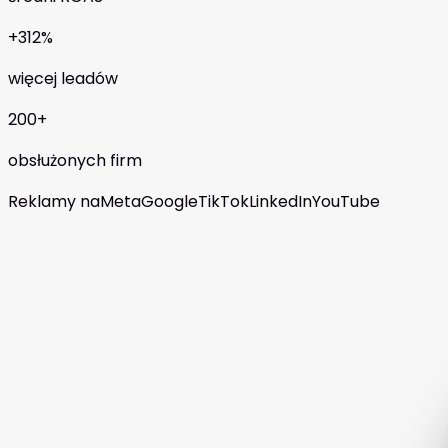
+312%
więcej leadów
200+
obsłużonych firm
Reklamy na
Meta
Google
TikTok
LinkedIn
YouTube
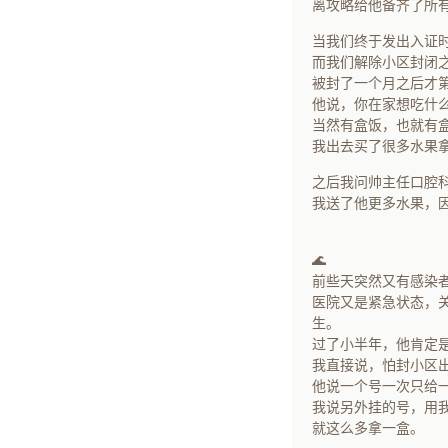
离攻略给他备齐了所
当我们终于发出入证
而我们解除小区封闭
被封了一个月之后才
他说，你在家想吃什
当然有盒饭，也就有
我出去买了很多水果
之后我问帅主任口腔
我送了他更多水果，
🌊
前些天突然又有感染
医院又是紧急状态，
生。
过了小半年，他肯定
我直接说，怕封小区
他说一个号一次只给
我说另外挂的号，用
就这么多拿一盒。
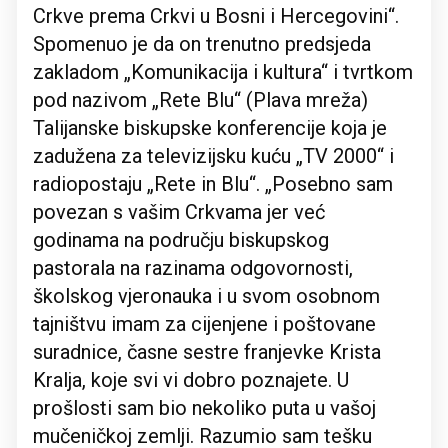
Crkve prema Crkvi u Bosni i Hercegovini“.
Spomenuo je da on trenutno predsjeda
zakladom „Komunikacija i kultura“ i tvrtkom
pod nazivom „Rete Blu“ (Plava mreža)
Talijanske biskupske konferencije koja je
zadužena za televizijsku kuću „TV 2000“ i
radiopostaju „Rete in Blu“. „Posebno sam
povezan s vašim Crkvama jer već
godinama na području biskupskog
pastorala na razinama odgovornosti,
školskog vjeronauka i u svom osobnom
tajništvu imam za cijenjene i poštovane
suradnice, časne sestre franjevke Krista
Kralja, koje svi vi dobro poznajete. U
prošlosti sam bio nekoliko puta u vašoj
mučeničkoj zemlji. Razumio sam tešku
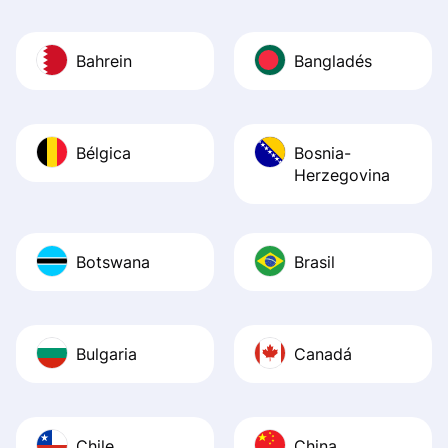
Bahrein
Bangladés
Bélgica
Bosnia-
Herzegovina
Botswana
Brasil
Bulgaria
Canadá
Chile
China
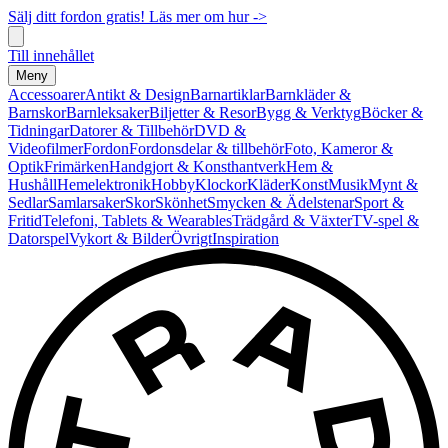
Sälj ditt fordon gratis! Läs mer om hur ->
Till innehållet
Meny
Accessoarer
Antikt & Design
Barnartiklar
Barnkläder &
Barnskor
Barnleksaker
Biljetter & Resor
Bygg & Verktyg
Böcker &
Tidningar
Datorer & Tillbehör
DVD &
Videofilmer
Fordon
Fordonsdelar & tillbehör
Foto, Kameror &
Optik
Frimärken
Handgjort & Konsthantverk
Hem &
Hushåll
Hemelektronik
Hobby
Klockor
Kläder
Konst
Musik
Mynt &
Sedlar
Samlarsaker
Skor
Skönhet
Smycken & Ädelstenar
Sport &
Fritid
Telefoni, Tablets & Wearables
Trädgård & Växter
TV-spel &
Datorspel
Vykort & Bilder
Övrigt
Inspiration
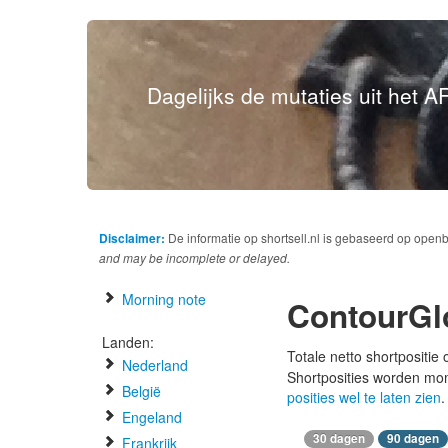
Dagelijks de mutaties uit het AF
Disclaimer:
De informatie op shortsell.nl is gebaseerd op open
and may be incomplete or delayed.
Morning note
ContourGl
Landen:
Totale netto shortpositie
Nederland
Shortposities worden mo
België
posities wel te laten zien
.
Engeland
30 dagen
90 dagen
Frankrijk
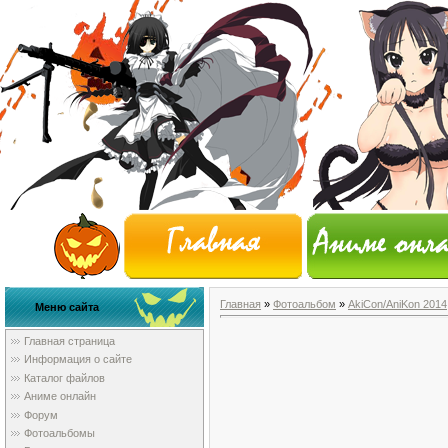
Главная
»
Фотоальбом
»
AkiCon/AniKon 2014
Меню сайта
Главная страница
Информация о сайте
Каталог файлов
Аниме онлайн
Форум
Фотоальбомы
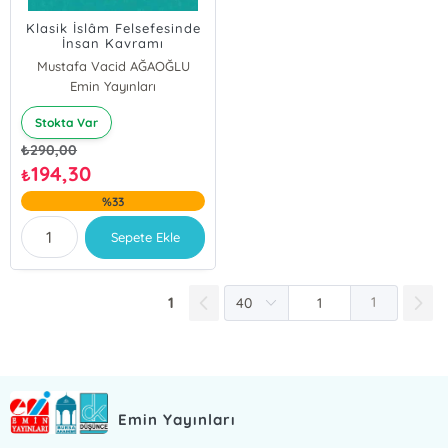
Klasik İslâm Felsefesinde
İnsan Kavramı
Mustafa Vacid AĞAOĞLU
Emin Yayınları
Stokta Var
₺
290,00
194,30
₺
%33
Sepete Ekle
1
1
Emin Yayınları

---

> [Directive] From the entries above, copy each line that holds "Rete".

> [Response to the exercise]
pod nazivom „Rete Blu“ (Plava mreža)
radiopostaju „Rete in Blu“. „Posebno sam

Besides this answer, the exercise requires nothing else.